As we came closer to the coast, birds skimmed and whirled. The coastline is always changing here. Sediment and sand constantly form new low islands and sandbanks. Finally, we came to where this branch of the river flows out to the sea. A monument has been erected on the beach and become slightly lopsided. It is black, made of steel and says “Okm.” It means “kilometer zero.” It is supposed to refer to the end of the river, but might as well refer to the end, or the beginning, of Ukraine.
One of the most complex geopolitical issues in recent years is the situation in Ukraine. Europe’s second-largest country is one torn between progress, and the prospect of EU membership, and being mired in the historic difficulties of its past. No stranger to conflict, the most recent has been war between pro-Ukrainian nationalists and pro-Russian rebels in the wake of the Maidan revolution in 2014. Russian president Vladimir Putin’s annexation of the historically disputed Crimea region also muddied the waters in terms of national identity and Ukraine’s position in Europe.
Getting solid information about what was happening on the ground in the country at the height of the revolution and what the sentiment was in the starkly divided eastern and western halves was no simple task. Misinformation has been rife, and overall the country is one frequently hurt further by being misunderstood.
I thought… that between journalism and academic books there was not much which explained Ukraine, that made it a vibrant place full of people who have something to say and to tell us.
These points, and the idea of shedding light on more of the current situation and contentions, led Economist journalist Tim Judah to travel through Ukraine’s regions, from west to east, creating a work of reportage seeking middle ground between academic analysis of the country’s sociopolitical background and a personal, journalistic account giving voice to the people living through a tumultuous time.
He provides a thorough history lesson giving context to Ukraine’s current status, both geopolitically and socially. And most illuminating, from my reading, he includes his own helpful commentary alongside the stories and perceptions of his interviewees – not only political or powerful figures but ordinary citizens, who give perspective on their ways of thinking. It also allows some telling insight into the better known events and players in this conflict, like Putin, with his widely varying perception between factions in Ukraine: hero or villain, depending on who you ask.
According to Radek Sikorski, the foreign minister of Poland in the government of Donald Tusk… Putin suggested to Tusk in 2008 that they partition Ukraine. “He went on to say Ukraine is an artificial country and that Lwów is a Polish city and why don’t we just sort it out together.” At the time it might have seemed like a lurid joke, but now the question arises as to whether Putin was testing the water to see what the Poles might say. “We made it very, very clear to them—we wanted nothing to do with this,” said Sikorski. When this interview was published in 2014, a Kremlin spokesman claimed it was “a fairy tale.”
What emerges most strongly is the concept that Ukraine has a split sense of identity from west to east.

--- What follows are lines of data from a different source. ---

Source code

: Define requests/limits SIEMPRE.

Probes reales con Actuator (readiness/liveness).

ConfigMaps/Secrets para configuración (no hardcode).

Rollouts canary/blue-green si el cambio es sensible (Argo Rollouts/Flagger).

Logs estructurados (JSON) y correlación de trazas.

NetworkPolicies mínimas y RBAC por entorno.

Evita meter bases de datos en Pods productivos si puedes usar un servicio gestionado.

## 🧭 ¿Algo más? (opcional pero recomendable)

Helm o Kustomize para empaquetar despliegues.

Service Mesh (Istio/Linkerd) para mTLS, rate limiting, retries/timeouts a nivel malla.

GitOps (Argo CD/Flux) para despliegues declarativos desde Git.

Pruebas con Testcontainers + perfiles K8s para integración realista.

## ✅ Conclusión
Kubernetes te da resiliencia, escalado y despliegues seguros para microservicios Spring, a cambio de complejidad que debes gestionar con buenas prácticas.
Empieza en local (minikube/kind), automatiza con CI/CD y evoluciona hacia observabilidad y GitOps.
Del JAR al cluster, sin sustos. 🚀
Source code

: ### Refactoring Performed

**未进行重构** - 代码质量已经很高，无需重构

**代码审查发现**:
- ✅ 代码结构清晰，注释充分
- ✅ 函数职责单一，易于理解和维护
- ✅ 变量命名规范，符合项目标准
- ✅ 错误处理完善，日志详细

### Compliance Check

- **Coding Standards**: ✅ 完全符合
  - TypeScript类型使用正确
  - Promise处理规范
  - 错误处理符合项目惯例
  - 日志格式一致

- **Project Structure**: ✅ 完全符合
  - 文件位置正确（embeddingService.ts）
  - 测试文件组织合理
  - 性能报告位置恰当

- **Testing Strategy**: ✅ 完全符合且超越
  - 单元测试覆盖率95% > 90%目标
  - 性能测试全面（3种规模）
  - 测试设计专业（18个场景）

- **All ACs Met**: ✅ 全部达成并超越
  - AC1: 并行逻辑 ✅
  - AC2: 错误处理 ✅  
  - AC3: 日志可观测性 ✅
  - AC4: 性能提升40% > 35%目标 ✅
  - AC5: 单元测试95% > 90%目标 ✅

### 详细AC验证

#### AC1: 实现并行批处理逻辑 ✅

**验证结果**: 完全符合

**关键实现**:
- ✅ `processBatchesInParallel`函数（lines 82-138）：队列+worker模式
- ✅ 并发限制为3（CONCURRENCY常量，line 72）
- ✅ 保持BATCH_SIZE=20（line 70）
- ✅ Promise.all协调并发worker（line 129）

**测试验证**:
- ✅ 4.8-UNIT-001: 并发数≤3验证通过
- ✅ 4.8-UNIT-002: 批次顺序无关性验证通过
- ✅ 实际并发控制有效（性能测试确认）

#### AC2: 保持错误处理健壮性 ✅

Across this dividing line, the belief sets are so inherently different it beggars belief. Both not only envision different courses (and allegiances) for the country going forward, but they interpret the same shared history wildly differently. This was so eye opening.
When Judah lets his subjects speak in their environments, telling unique, deeply personal stories of their positions and feelings within country, town, or specific community, the book is at its strongest. There’s an almost Svetlana Alexievich-feel to this kind of raw, unfiltered storytelling. But in chapters detailing the country’s history I was less invested, and unfortunately for lack of a better word, bored. Statistics, percentages, population shifts – this information is presented contextually but so straightforwardly that it’s hard to absorb in any meaningful way.
Although I enjoyed the travel aspect, and Judah’s journalistic writing about observations both spoken and sensory and what it all meant was absorbing and well done, I didn’t like the drier way the history and politics were written. The structure and scope make it seem this should be accessible to non-scholarly readers, yet the tone and wealth of data, names, dates, political minutiae and the like made it feel too dense.
It’s an important book however. Ukraine and its seemingly regional conflicts aren’t well understood in the west but have bigger global implications, and Judah’s undertaking to clarify these is admirable. He gives a glimpse both academic and intimate into a country that’s still oft-overlooked despite its troubling recent disputes. Photographs throughout are an expressive bonus. 3/5
Like so many others, all she wanted for Ukraine was for it to be a normal European country, not one that continued to linger, as it had done since independence in 1991, in the gray zone between Russia and the rest of Europe, all the while crushed by a culture of economic and political corruption that left poor a country which should be rich.